The model download, the ONNX runtime, and every byte of compute live entirely in the child process — a crash there never touches the host, and service.onCrash(...)/autoRespawn apply exactly as they do for any other isolated service. edit() is deliberately omitted from GenerationService's method surface here since this engine always throws on it — expose it only if your guest facade wraps a different engine.

Same seam, no adapter changes

As with the isolation battery's embeddings recipe, the isolation boundary sits entirely outside TransformersJsGenerationAdapter's own code — new TransformersJsGenerationAdapter(options) then .generate() is unchanged whether it runs in-process or inside a forked child.

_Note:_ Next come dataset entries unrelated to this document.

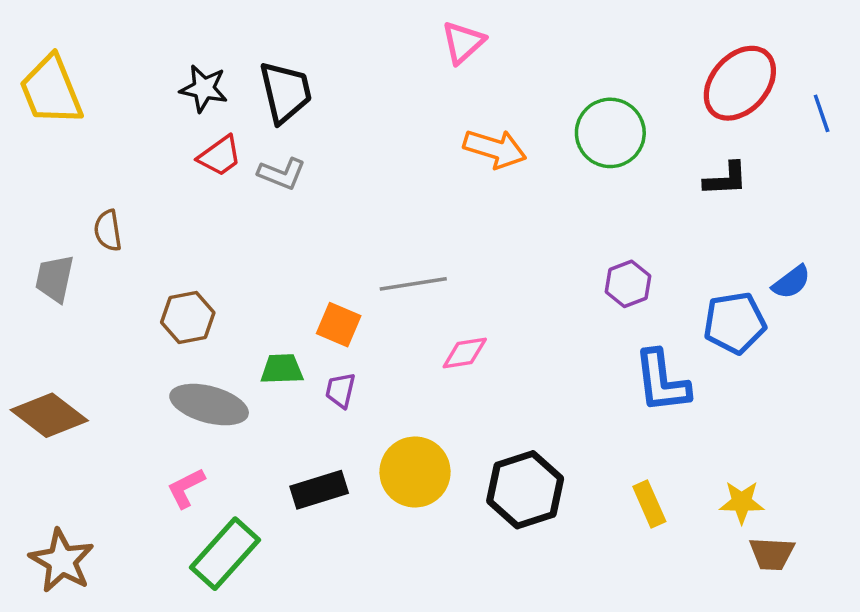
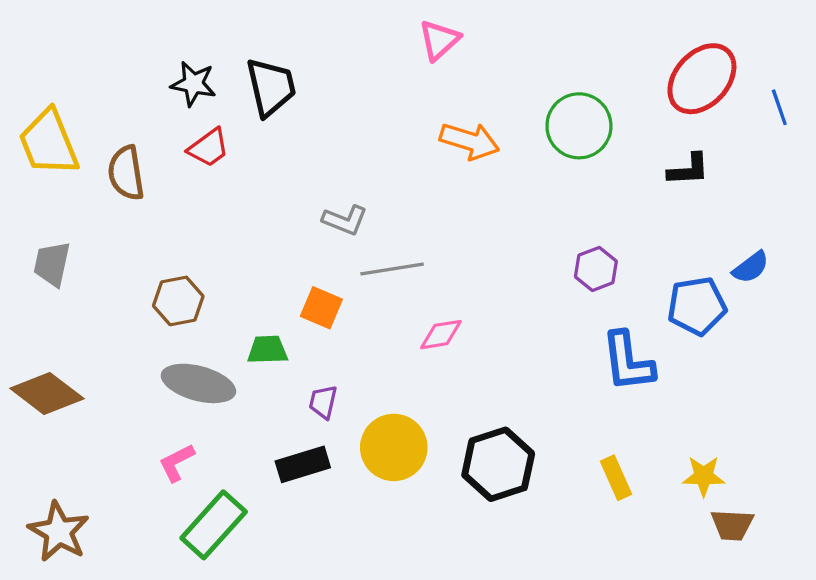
yellow trapezoid: (51, 90) -> (49, 143), moved
gray L-shape: (282, 174) -> (345, 220), moved
brown semicircle: (108, 231) -> (126, 173), moved, size x1.4
purple trapezoid: (340, 390) -> (323, 402), moved

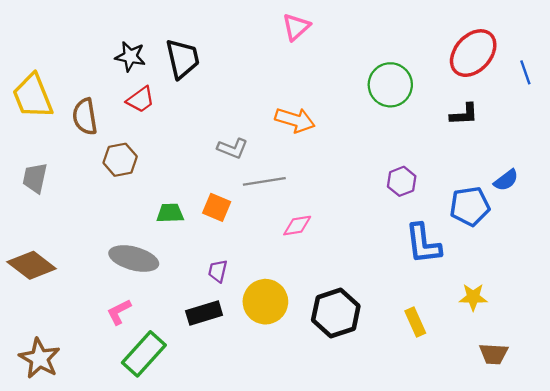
orange arrow: (470, 141) -> (295, 120), moved
brown hexagon: (178, 301) -> (120, 160), moved
green trapezoid: (267, 350) -> (170, 213), moved
yellow star: (704, 476) -> (473, 297), moved

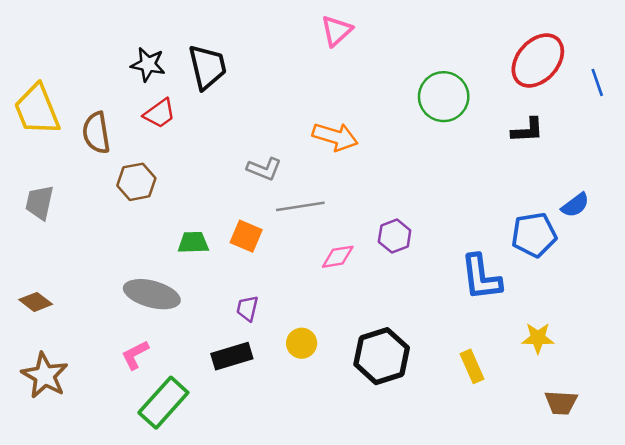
purple hexagon: (402, 181) -> (395, 236), moved
brown diamond: (32, 265) -> (36, 302), size x0.6
yellow circle: (265, 302) -> (302, 343), size x0.6
brown star: (40, 358) -> (45, 375), moved

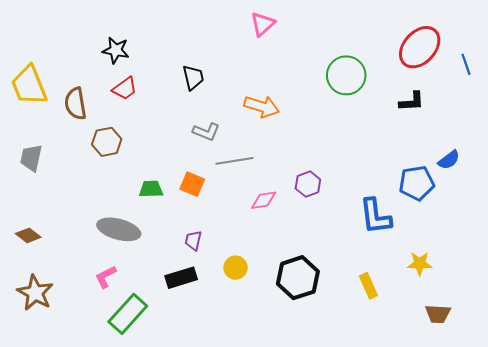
black trapezoid: (207, 67) -> (193, 77), moved, size x0.7

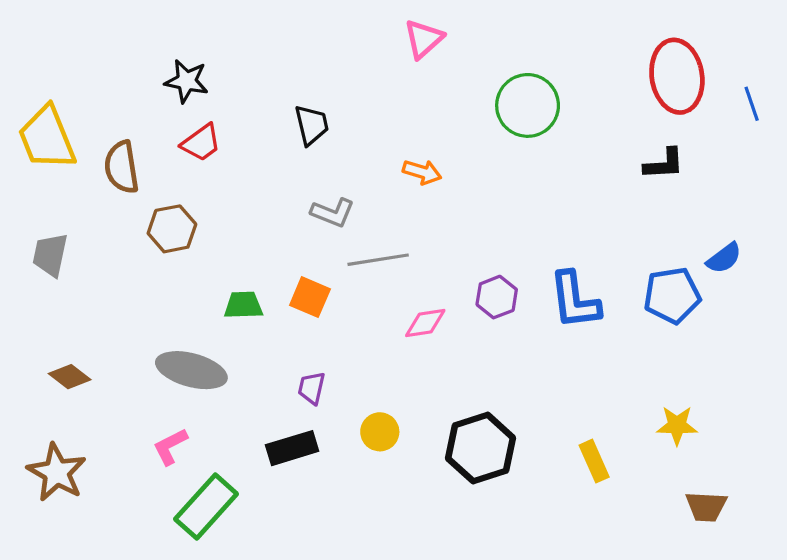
red ellipse: (420, 47) -> (677, 76), turned -51
green circle: (346, 75) -> (528, 105), moved
orange arrow: (262, 107) -> (422, 172), size x0.7
blue L-shape: (375, 216) -> (575, 300), moved
brown diamond: (28, 235) -> (70, 377), moved

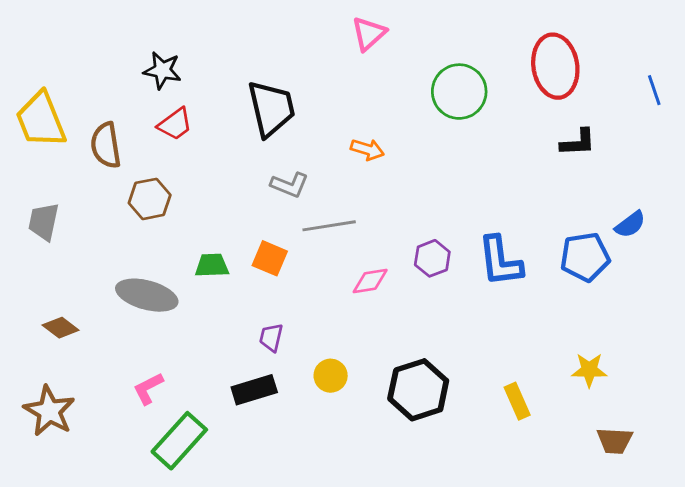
red ellipse: (677, 76) -> (555, 66), moved
black trapezoid: (312, 125) -> (271, 109), size x1.6
gray ellipse: (191, 370) -> (147, 295), moved

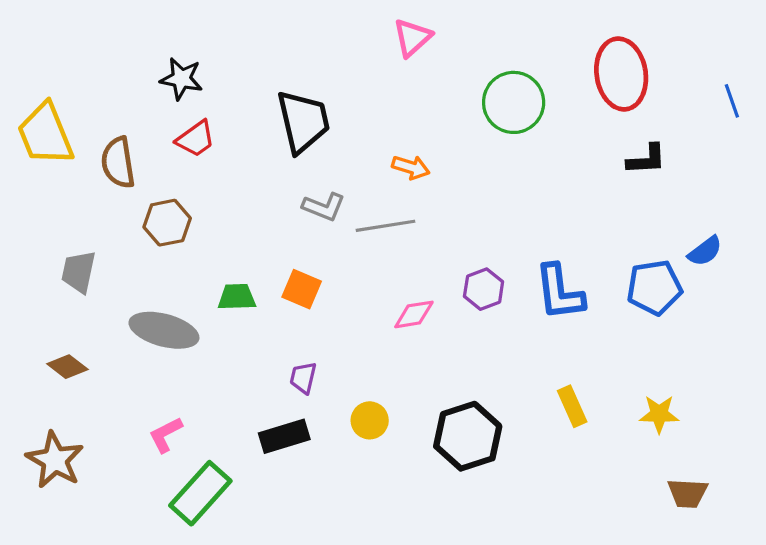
gray trapezoid: (44, 222) -> (79, 272), moved
gray line: (329, 226) -> (385, 226), moved
yellow rectangle: (517, 401) -> (572, 406), moved

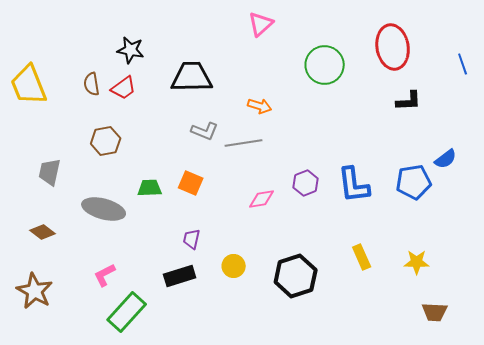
black star: (181, 79) -> (131, 50), moved
black trapezoid: (303, 121) -> (192, 77), turned -78
brown semicircle: (118, 163) -> (92, 84), moved, size x0.7

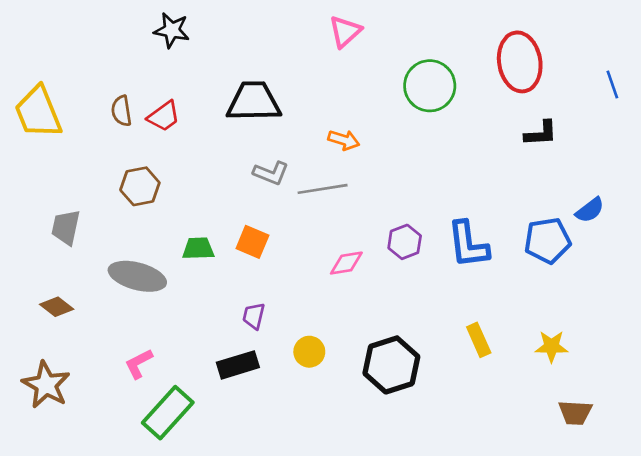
black star: (131, 50) -> (172, 30), moved

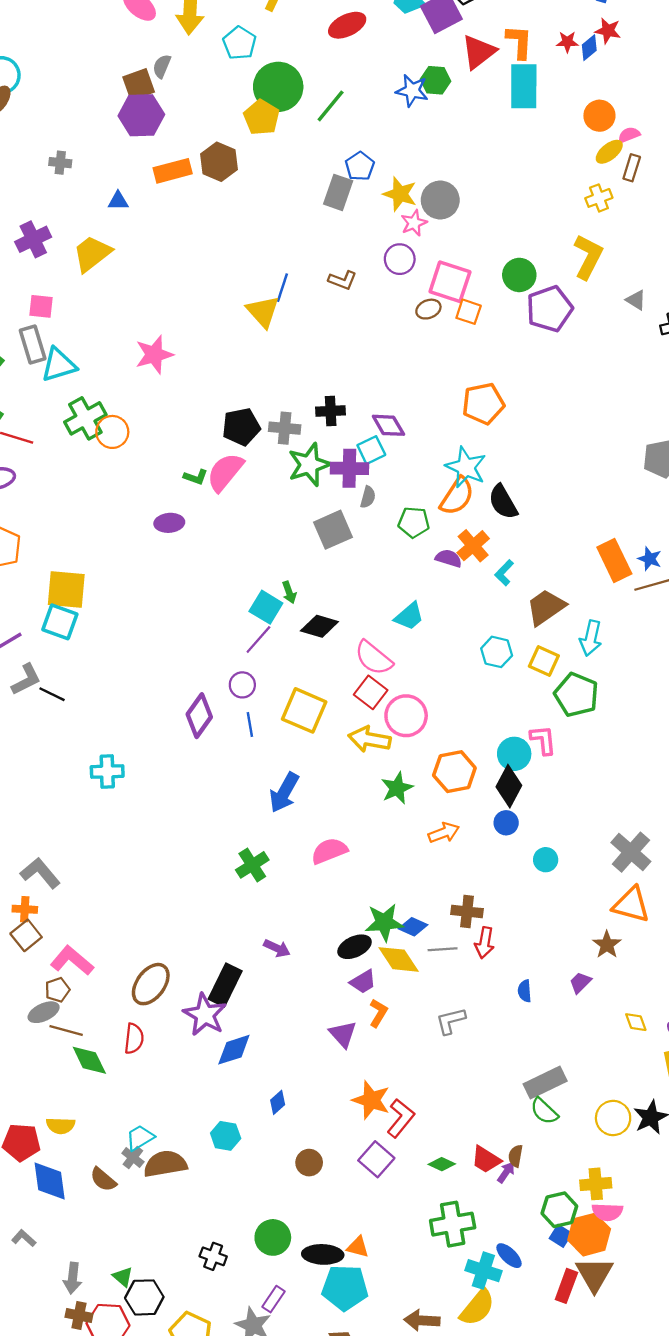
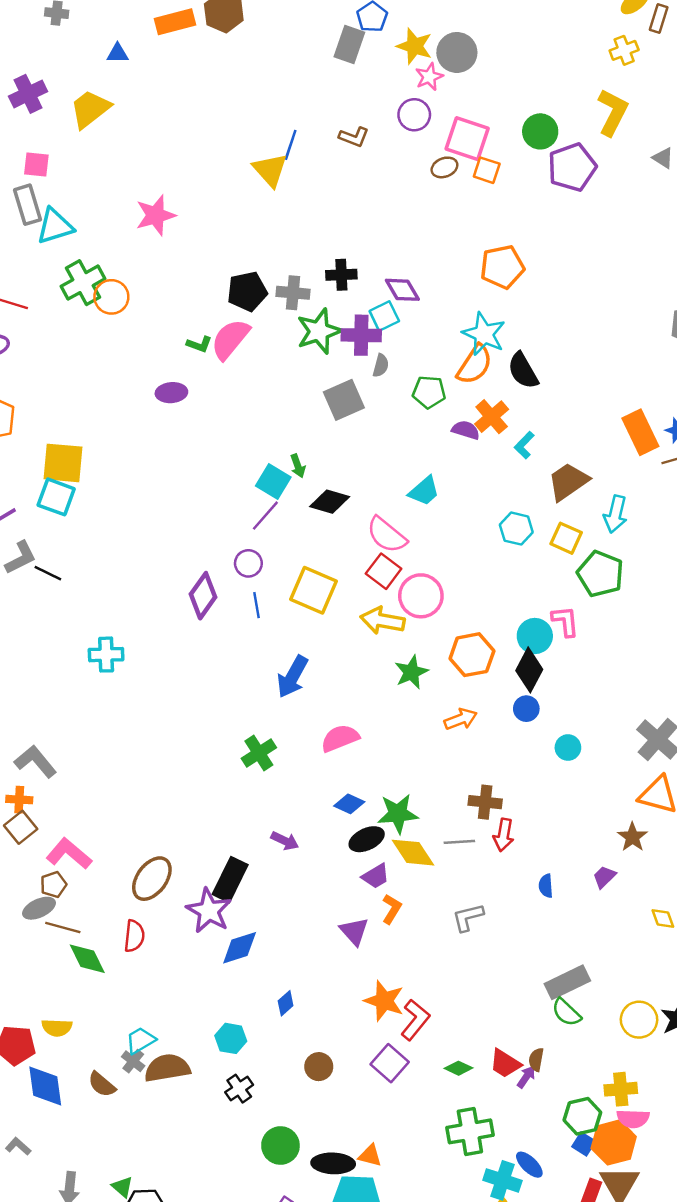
blue diamond: (413, 927) -> (349, 804), moved
black cross: (213, 1256) -> (239, 1089), moved, turned 35

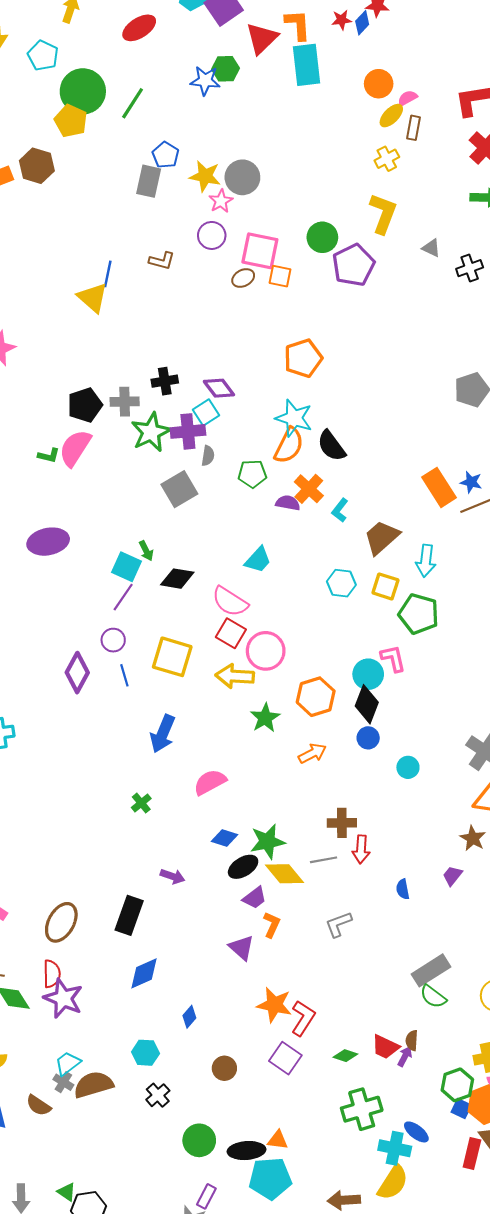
purple ellipse: (171, 393) -> (48, 542), moved, size x1.5
green cross: (259, 753) -> (141, 803), size x0.7
purple star: (209, 911) -> (63, 998), moved

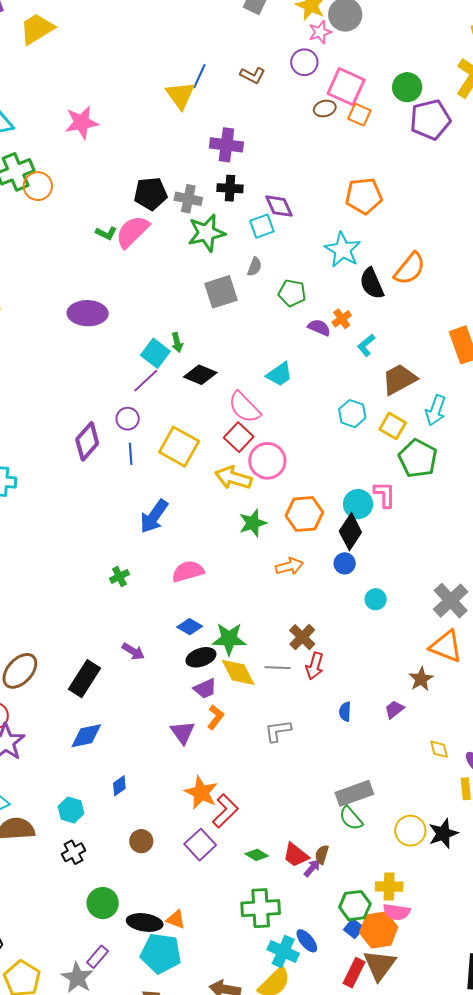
purple cross: (188, 431) -> (226, 145), moved
orange semicircle: (289, 445) -> (410, 269), moved
orange cross: (309, 489) -> (342, 319), size x0.7
brown cross: (342, 823) -> (302, 637), turned 32

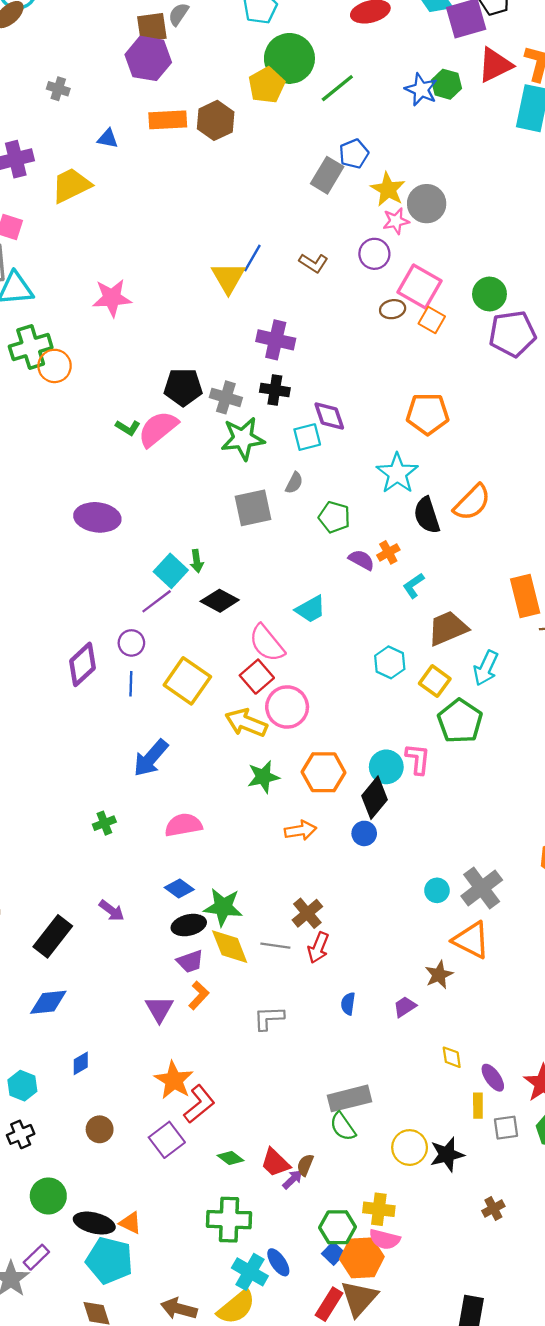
cyan circle: (376, 599) -> (437, 890), moved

Recipe E: live-testing against real engines

The domain's own .cross.spec.ts live specs are gated on environment variables (see .env.test.example):

VariableEngine
TEST_GENERATION_OPENAI_API_KEY / _BASE_URL / _MODELOpenAI-shaped engine
TEST_GENERATION_GEMINI_API_KEY / _BASE_URL / _MODELGemini engine

LB polyglot routing

Both live specs point _BASE_URL at this repo's own LLM-LB gateway rather than the vendor's API directly, and both request a Gemini-family model (gemini-2.5-flash-image) even through the OpenAI-shaped spec — the gateway translates the OpenAI-shaped request into whatever the underlying model needs. Auth in that topology goes through headers: { Authorization: 'Bearer ' + apiKey } rather than each adapter's own apiKey option (x-goog-api-key for Gemini, Authorization: Bearer natively for OpenAI) — the LB expects one uniform Bearer scheme regardless of which adapter is calling it.

The OpenAI-shaped edit() gateway gap

The OpenAI live spec only exercises generate() — probing this gateway's /v1/images/edits route returned a 404 (the gateway does not implement OpenAI-shaped image edits, only generations). The Gemini live spec exercises both generate() and edit() successfully through the same gateway. If you need edits through a gateway, verify the OpenAI-shaped route directly against your gateway before depending on it, or route edits through the Gemini engine instead.